Side two, and you suddenly go back to the previous album. The sounds become more traditionally post-punk and "I Travel" finds its worthy successor in "Love Song". It was an instant classic in dark clubs shaking heads to the obsessive rhythm of "Blue Monday" and "One Hundred Years". Memorable. Then immediately after a slow and hypnotic piece, a ballad that partly has the "lunarity" of the Cure's Seventeen Seconds and equally the decadent charm of Bowie's Ashes to Ashes: "This Earth You Walk Upon" is as unusual and challenging as ever for a "simple" band born of punk. Here once again you realize you are facing something different and at the time someone began to use weighty adjectives like "epic" or the less noble "bombastic". We are not talking about Human League or Gary Numan, however, we are not in the domain of Flock of Seagulls for clarity but much closer to the twilight of "Neon Lights" by Kraftwerk instead.

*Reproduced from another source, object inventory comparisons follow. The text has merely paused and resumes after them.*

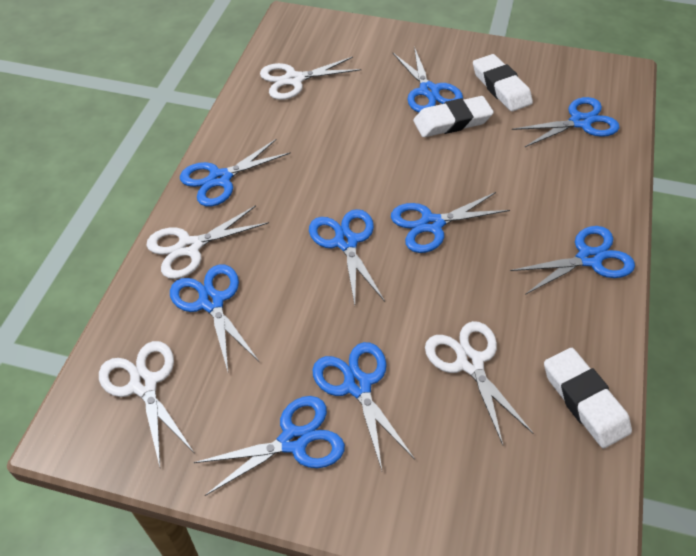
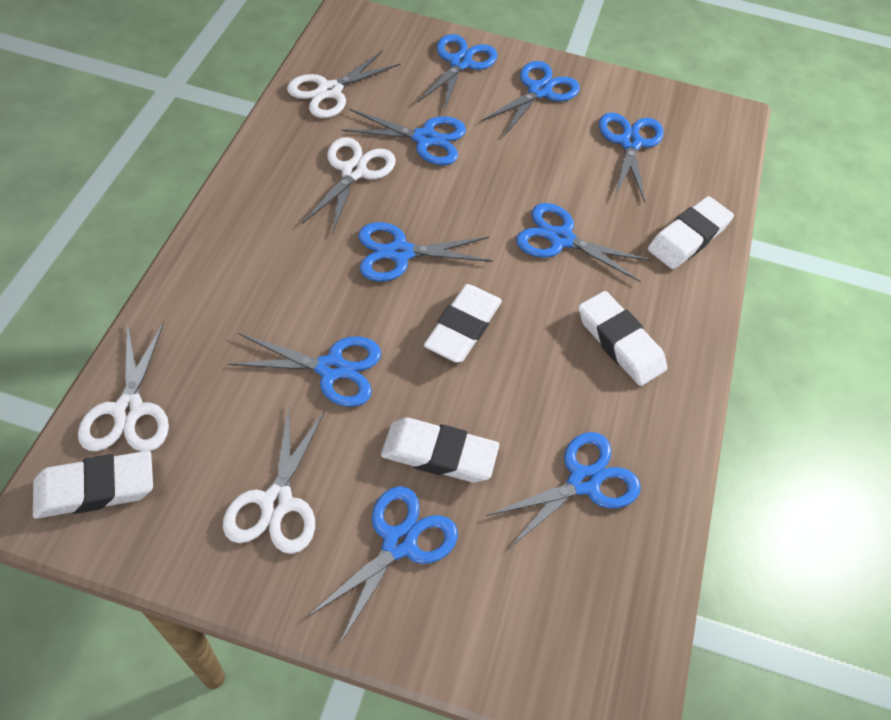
white eraser: 3 -> 5

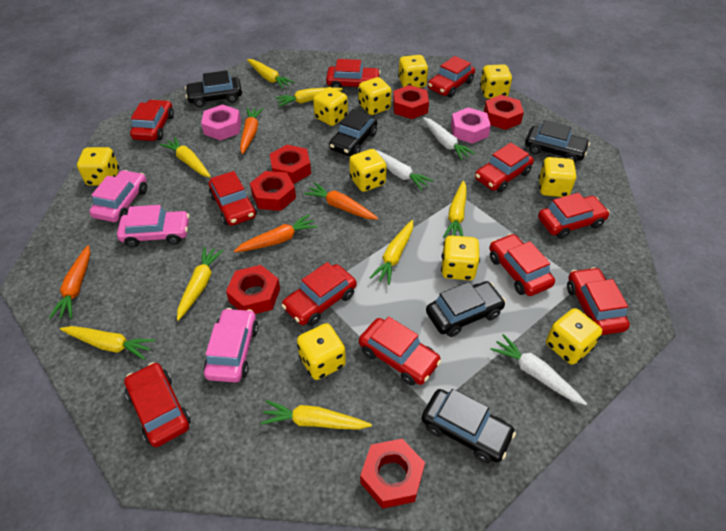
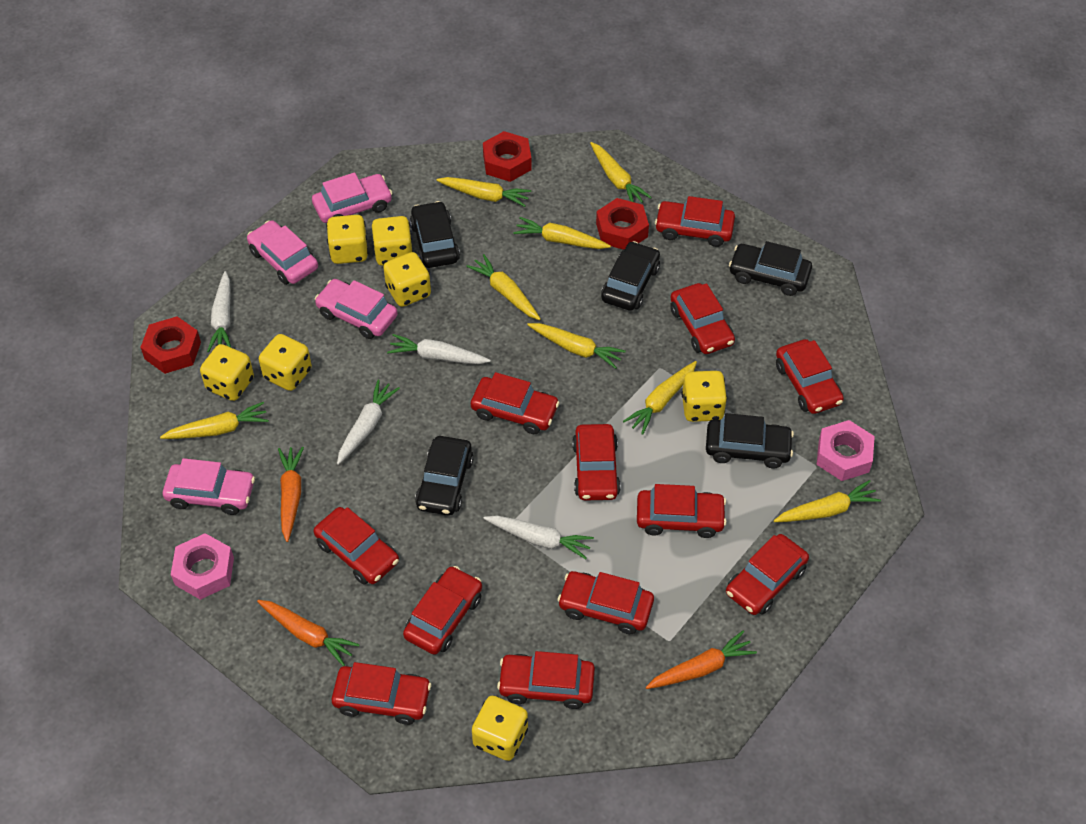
orange carrot: 4 -> 3
pink car: 3 -> 4
red car: 11 -> 12
red nut: 6 -> 3
white carrot: 3 -> 4
yellow dice: 10 -> 7

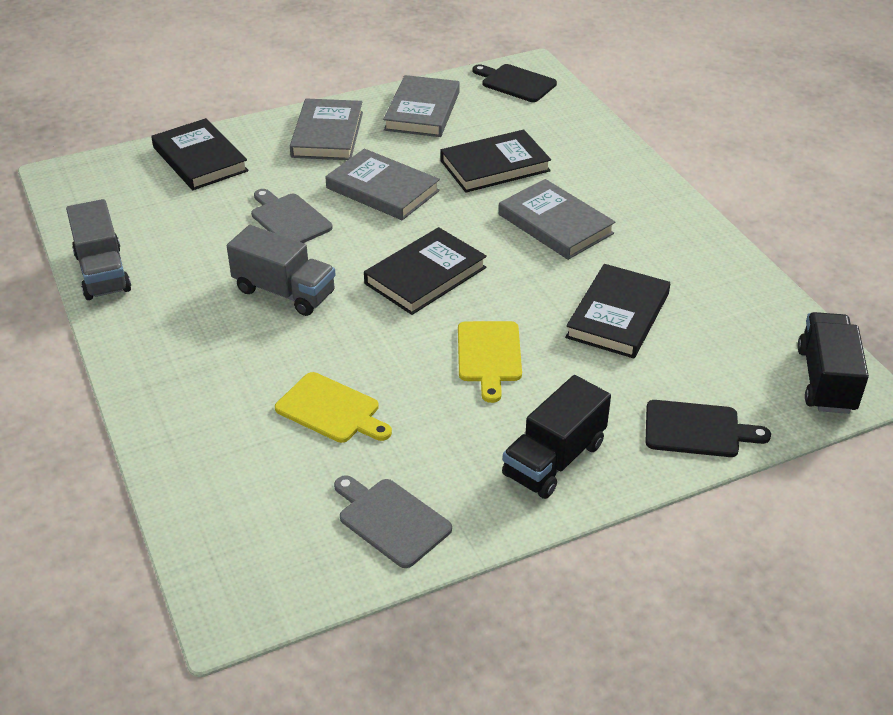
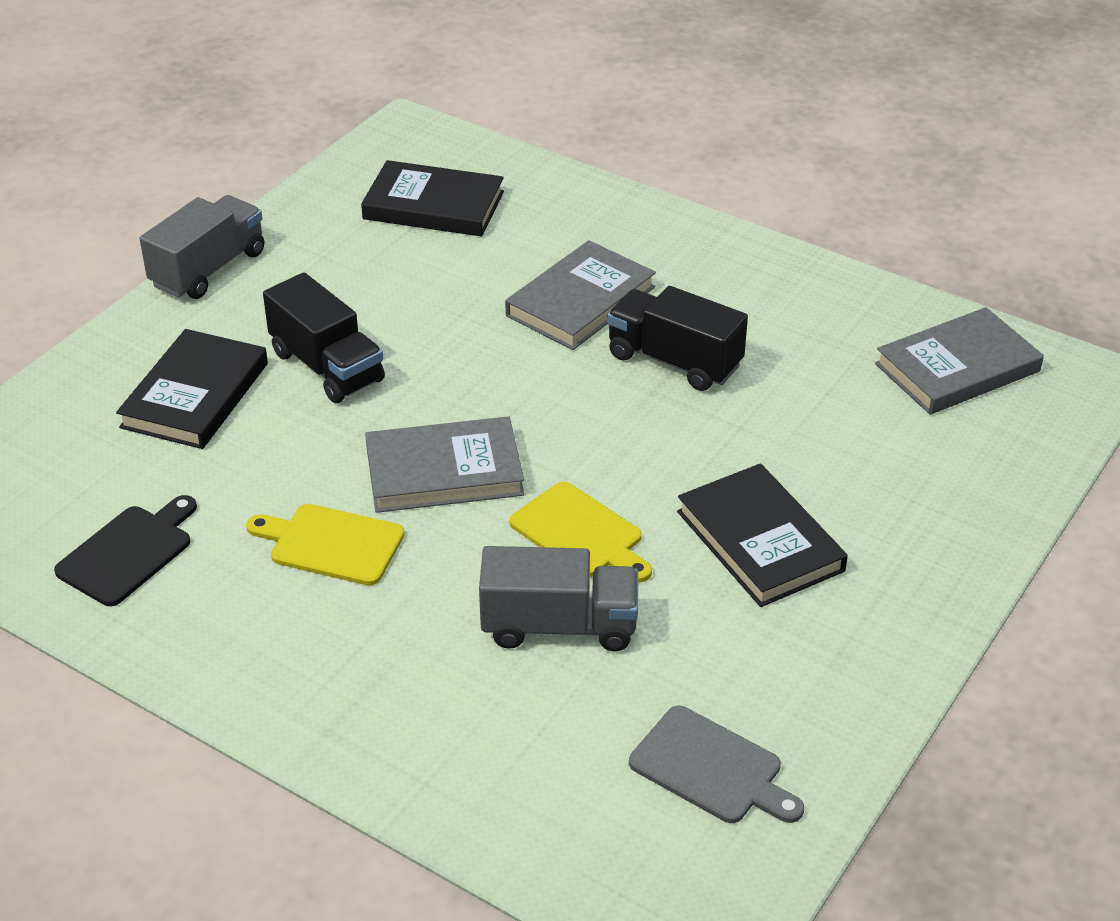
black book: 4 -> 3
black cutting board: 2 -> 1
grey book: 4 -> 3
grey cutting board: 2 -> 1

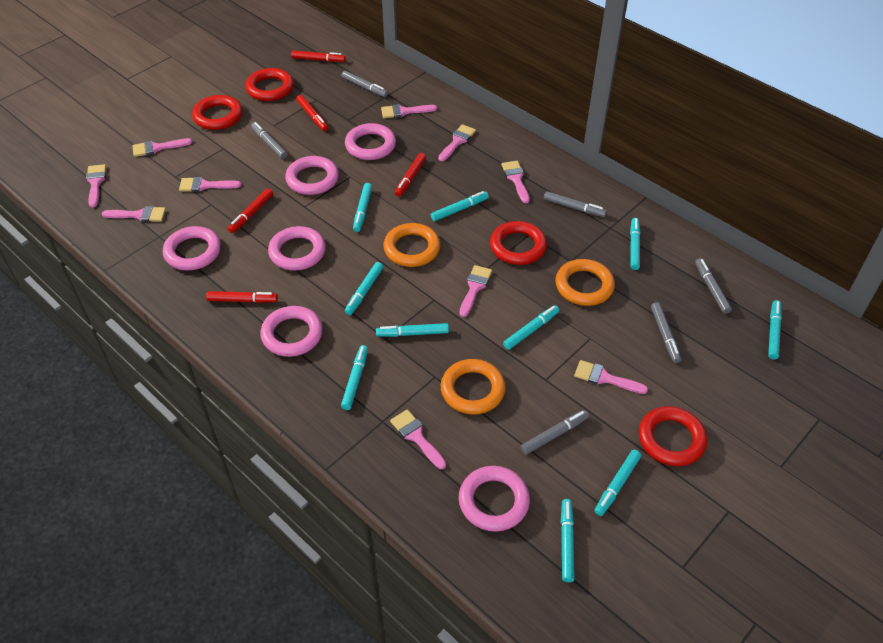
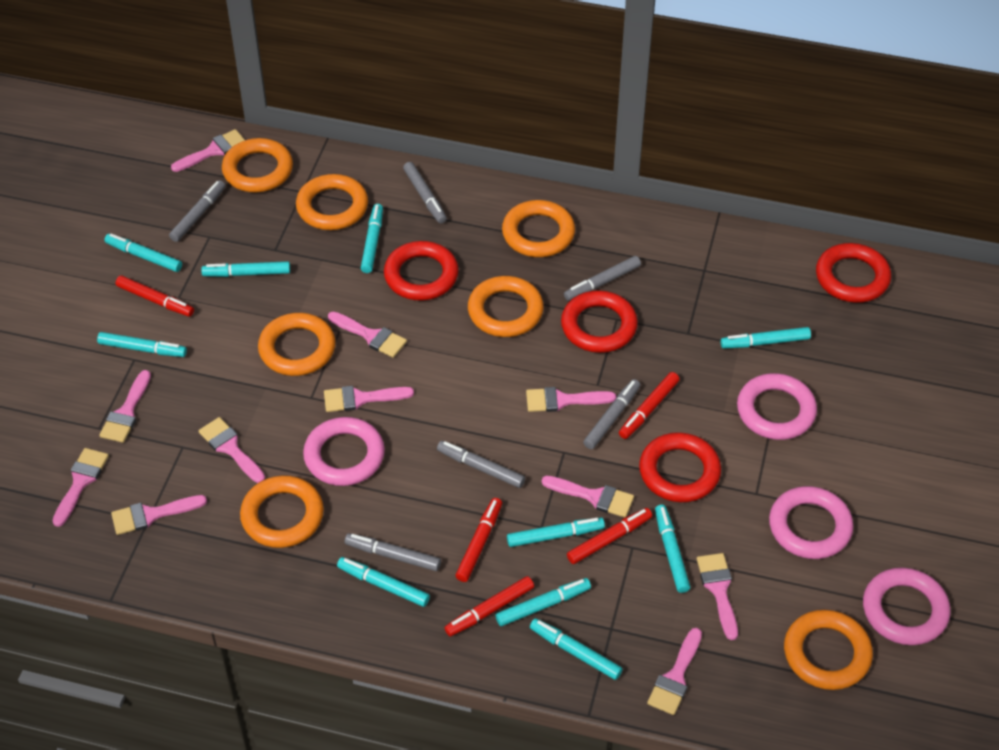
orange ring: 3 -> 7
pink brush: 10 -> 11
pink ring: 6 -> 4

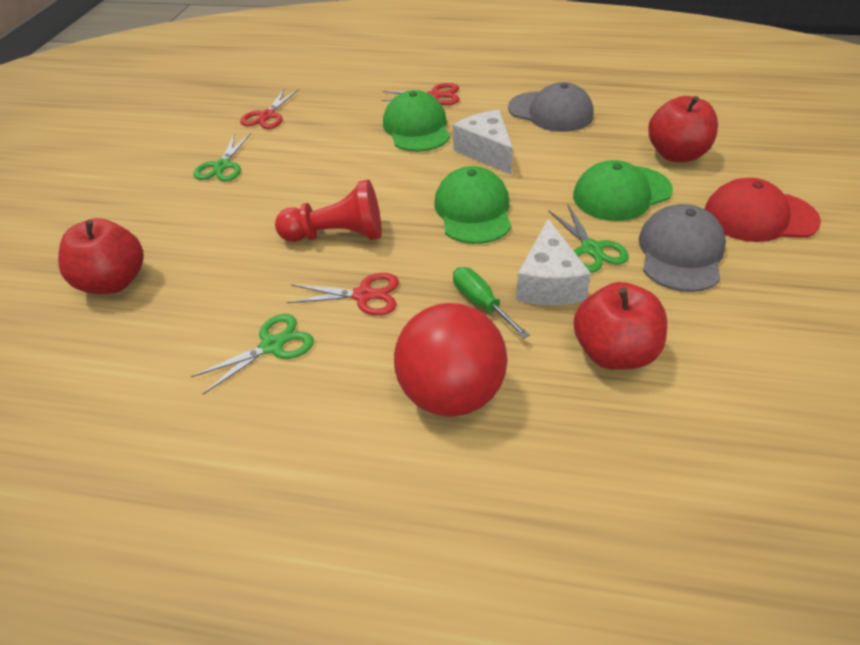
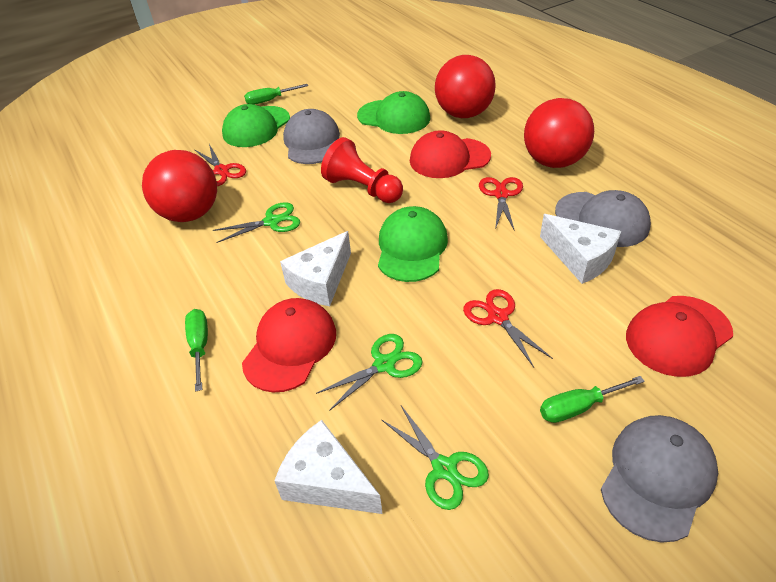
green screwdriver: 1 -> 3
grey cap: 2 -> 3
red apple: 3 -> 0
red ball: 1 -> 3
red cap: 1 -> 3
white cheese: 2 -> 3

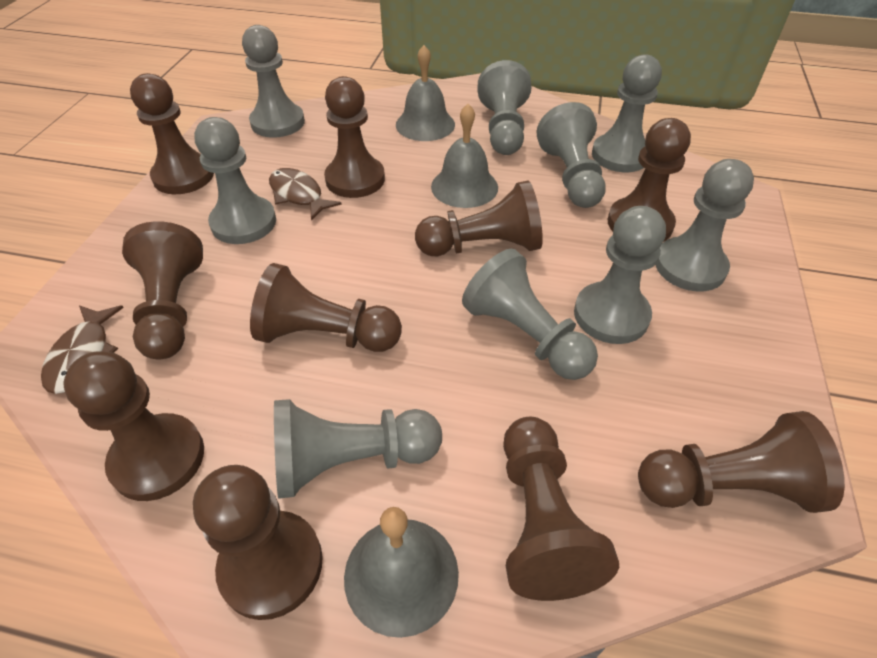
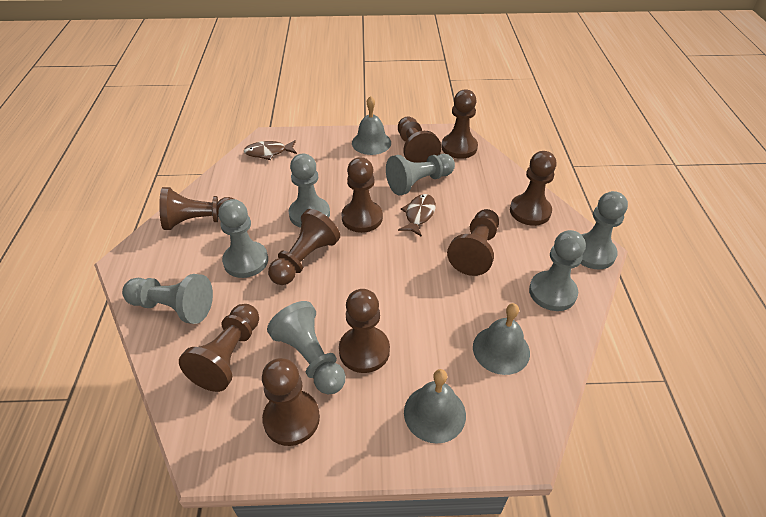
grey pawn: 9 -> 7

The song that gives the album its title does not live up to the expectations created and turns out to be little more than a filler between the previous "This Earth You Walk Upon" and the track I consider the absolute masterpiece of the album as well as its splendid closure. The Simple Minds would never be able to create another synthetic and emotional ballad like "Seeing Out the Angel", but this one may suffice for posterity. The rhythms slow down once more and the mosaic built on the electric patterns of the synthesizers and Burchill's guitar creates a finely woven sonic carpet. Electronic, certainly but with a big heart. Jim Kerr sings as never before, still without the verbosity and protagonism of a few years later. The final effect, I reiterate, is magnificent and is lost in the poignant repetitiveness of the refrain that seems never to want to leave us. On YouTube, I found a loop version lasting 37 minutes and when I put it on, it still feels too short! All jokes aside, "Sons & Fascination" is an extraordinary album because it captures with absolute clarity and perfection the transitional era of a band that thought it was about to become huge but didn't realize it already was. Soon after, the Simple Minds would progressively lose their magic and sensitivity, as well as their desire to experiment. The songs, though beautiful, would inevitably become commercial and the desire to dissect the sounds and break the rhythms to rearrange everything in a less conventional dimension would fade. Here instead, it's all together still, we're in the border territory where "alternative" music dangerously brushes against "dancey" music, without fear of making mistakes however and without the obsession of climbing the charts. Music that is the synthesis of an unrepeatable era, where Giorgio Moroder becomes a reference model exactly like Johnny Thunders in an unlikely and definitive stylistic contamination.